The Seahorse Inn Gay hotelier developed first Mustang Island beach resort in 1950s, opened doors to LGBTQ guests DAVID WEBB | Contributing Writer davidwaynewebb@yahoo.com PORT ARANSAS — The Texas Gulf Coast is known for growing colorful characters, and Jack Coffman Cobb, a gay hotelier who opened Mustang Island’s first beach resort and developed its first beach apartments, still stands out as one of the most memorable almost four decades after his death.
Port Aransas is no longer the small fishing village it was when Cobb launched his resort on top of one of the beach town’s highest sand dunes in 1956.
And today, most of the newcomer residents and visitors know little of Cobb and his avant-garde hotel that featured one of the area’s first swimming pools.
But old-timers well remember him and the hotel he christened the Seahorse Inn which featured an elegant restaurant and bar.

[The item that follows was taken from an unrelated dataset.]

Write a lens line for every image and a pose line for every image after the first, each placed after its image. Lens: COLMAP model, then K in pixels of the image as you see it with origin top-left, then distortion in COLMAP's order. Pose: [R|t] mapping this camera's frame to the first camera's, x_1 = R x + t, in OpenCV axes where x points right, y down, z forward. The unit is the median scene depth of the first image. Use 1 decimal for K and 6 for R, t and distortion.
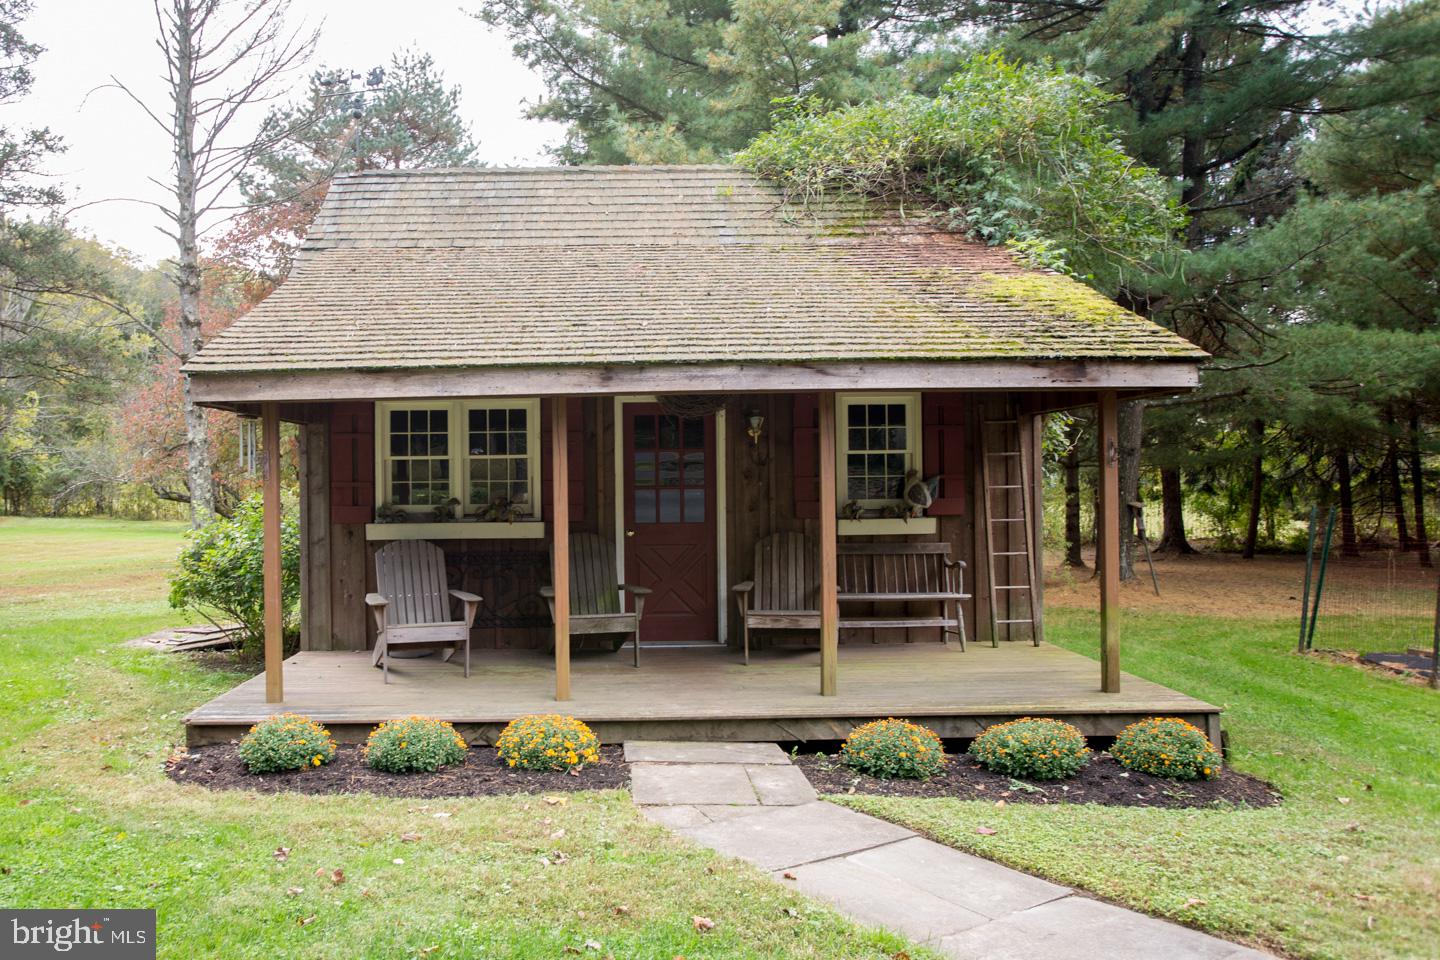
lens RADIAL K [[1089.3, 0, 720.0], [0, 1089.3, 480.0], [0, 0, 1]] dist [-0.046508, -0.001569]
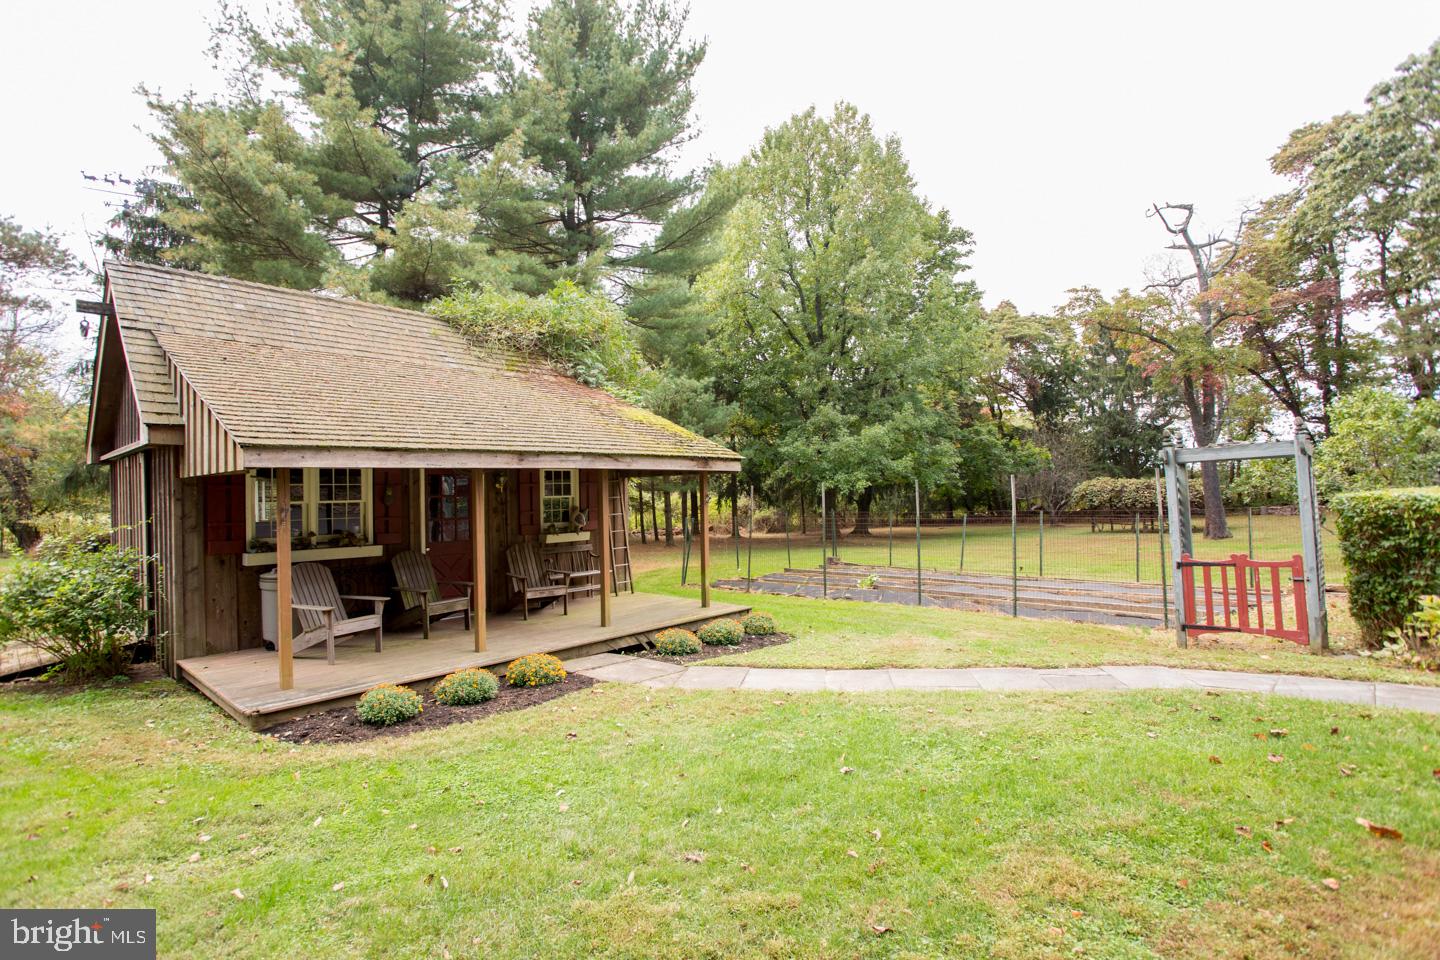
lens RADIAL K [[696.4, 0, 715.9], [0, 696.4, 487.8], [0, 0, 1]] dist [-0.072544, 0.035112]
pose [[0.667880, 0.003102, 0.744262, -0.687432], [0.007574, 0.999911, -0.010964, -0.032725], [-0.744230, 0.012959, 0.667797, 0.030805]]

They also recall with a shudder the grisly murder of Cobb’s life partner and heir, Michael Robert, in 1996 that led to the resort’s demise 11 years after the developer’s death. (You can read about that online at DallasVoice.com/a-man-and-a-murder-remembered.) Jack Cobb with a friend at Seahorse Inn In the beginning When the Seahorse Inn first opened, its flamboyant operator and the guests he sought out from the arts world — many of whom were gay — quickly became a topic of gossip and speculation about wild parties and bizarre behavior.